What we want to do now is to see if there is any relationship between the
embedding and a hero's role. There's lots of ways to do this - but perhaps
the easiest way is to use logistic regression.
For the math nerds - to insure that we get a sparse set of basis, we will
also use a strong L1 penalty (which, as a bonus, regularizes our predictions).

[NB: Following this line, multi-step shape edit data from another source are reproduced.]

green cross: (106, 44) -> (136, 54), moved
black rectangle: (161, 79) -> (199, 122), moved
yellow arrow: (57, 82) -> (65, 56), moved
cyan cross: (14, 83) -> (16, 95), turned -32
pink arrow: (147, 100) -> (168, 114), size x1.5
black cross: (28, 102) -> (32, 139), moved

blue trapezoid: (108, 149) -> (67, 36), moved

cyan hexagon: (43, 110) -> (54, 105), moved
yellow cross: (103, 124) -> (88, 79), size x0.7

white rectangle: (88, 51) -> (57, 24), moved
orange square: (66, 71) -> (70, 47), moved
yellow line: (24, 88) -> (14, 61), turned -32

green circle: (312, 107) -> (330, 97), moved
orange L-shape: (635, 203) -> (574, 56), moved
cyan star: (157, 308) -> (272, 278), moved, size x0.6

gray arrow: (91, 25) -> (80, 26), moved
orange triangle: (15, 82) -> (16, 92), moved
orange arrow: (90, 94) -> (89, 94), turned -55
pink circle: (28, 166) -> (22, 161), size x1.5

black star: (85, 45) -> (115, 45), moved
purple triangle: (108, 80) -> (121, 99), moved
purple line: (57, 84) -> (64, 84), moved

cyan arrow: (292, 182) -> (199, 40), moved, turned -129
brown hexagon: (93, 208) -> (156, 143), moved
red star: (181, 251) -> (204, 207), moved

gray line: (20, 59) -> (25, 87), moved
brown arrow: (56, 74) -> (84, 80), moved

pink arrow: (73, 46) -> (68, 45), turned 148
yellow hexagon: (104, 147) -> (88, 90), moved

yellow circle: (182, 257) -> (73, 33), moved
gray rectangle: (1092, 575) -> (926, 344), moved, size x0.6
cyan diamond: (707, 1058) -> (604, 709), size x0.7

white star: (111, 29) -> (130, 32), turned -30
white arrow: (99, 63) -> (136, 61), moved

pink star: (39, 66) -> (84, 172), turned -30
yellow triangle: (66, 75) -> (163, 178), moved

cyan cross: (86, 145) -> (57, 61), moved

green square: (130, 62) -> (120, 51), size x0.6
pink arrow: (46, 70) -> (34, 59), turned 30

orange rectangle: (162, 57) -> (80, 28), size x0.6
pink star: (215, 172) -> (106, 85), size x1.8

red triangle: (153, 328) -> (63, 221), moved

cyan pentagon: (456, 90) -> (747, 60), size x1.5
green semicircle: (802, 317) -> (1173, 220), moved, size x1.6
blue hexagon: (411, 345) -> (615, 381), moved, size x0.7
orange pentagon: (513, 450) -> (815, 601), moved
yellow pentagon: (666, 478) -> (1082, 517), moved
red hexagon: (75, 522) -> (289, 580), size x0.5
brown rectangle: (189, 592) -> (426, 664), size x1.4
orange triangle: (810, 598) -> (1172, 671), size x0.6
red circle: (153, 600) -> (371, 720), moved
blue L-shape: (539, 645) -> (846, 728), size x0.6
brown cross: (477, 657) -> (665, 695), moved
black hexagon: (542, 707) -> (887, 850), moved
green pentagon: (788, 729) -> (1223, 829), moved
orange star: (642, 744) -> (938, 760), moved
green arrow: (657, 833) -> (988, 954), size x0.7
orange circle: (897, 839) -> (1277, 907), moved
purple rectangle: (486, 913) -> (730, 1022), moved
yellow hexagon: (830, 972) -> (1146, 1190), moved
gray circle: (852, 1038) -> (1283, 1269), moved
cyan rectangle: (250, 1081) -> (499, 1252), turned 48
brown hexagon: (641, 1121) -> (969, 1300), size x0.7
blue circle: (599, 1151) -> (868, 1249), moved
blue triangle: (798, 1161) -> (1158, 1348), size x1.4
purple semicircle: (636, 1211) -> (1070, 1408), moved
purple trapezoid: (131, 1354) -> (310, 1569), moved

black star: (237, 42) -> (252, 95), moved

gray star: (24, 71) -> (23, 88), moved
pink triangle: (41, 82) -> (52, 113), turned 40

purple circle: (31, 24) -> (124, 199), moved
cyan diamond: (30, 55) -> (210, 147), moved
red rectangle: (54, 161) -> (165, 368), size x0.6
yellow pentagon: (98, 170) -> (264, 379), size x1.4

Here are the results of that:
What does that mean, in practice? We see that the 46th vector is strongly associated with being a support, and the 38th vector is strongly associated with being a ranged hero. Let's plot the 38th and 46th vector of all heroes:
As we can see - heroes that have higher values on axis 46, are a lot more likely to be support heroes. Similarly, heroes that have higher values on axis 38 are more likely to be ranged - you may notice that the two axis are somewhat correlated (but not perfectly so) - as support heroes are a lot more likely to be ranged. Incidentally, this correctly identifies Undying, Elder Titan and Abbadon as melee supports (high support, low ranged) but incorrectly identifies Drow Ranger (and, to a certain extent, Clinkz as melee heroes.
Conclusion:
When training those embeddings, we did not use any information about Dota2:
as far as the computer is concerned, each draft is an arbitrary sequence of
symbols without any meaning... yet, starting from that, we were able to recover
informative representations which have meaningful high level interpretation.
We treated Dota2 drafts as a foreign language that we do not speak, and, by
looking at patterns in how those words are used, managed to figure out what
the words mean relative to each other.
Further, by connecting the features that we learned in an unsupervised way to class roles, we were even able to give an interpretation to our latent features.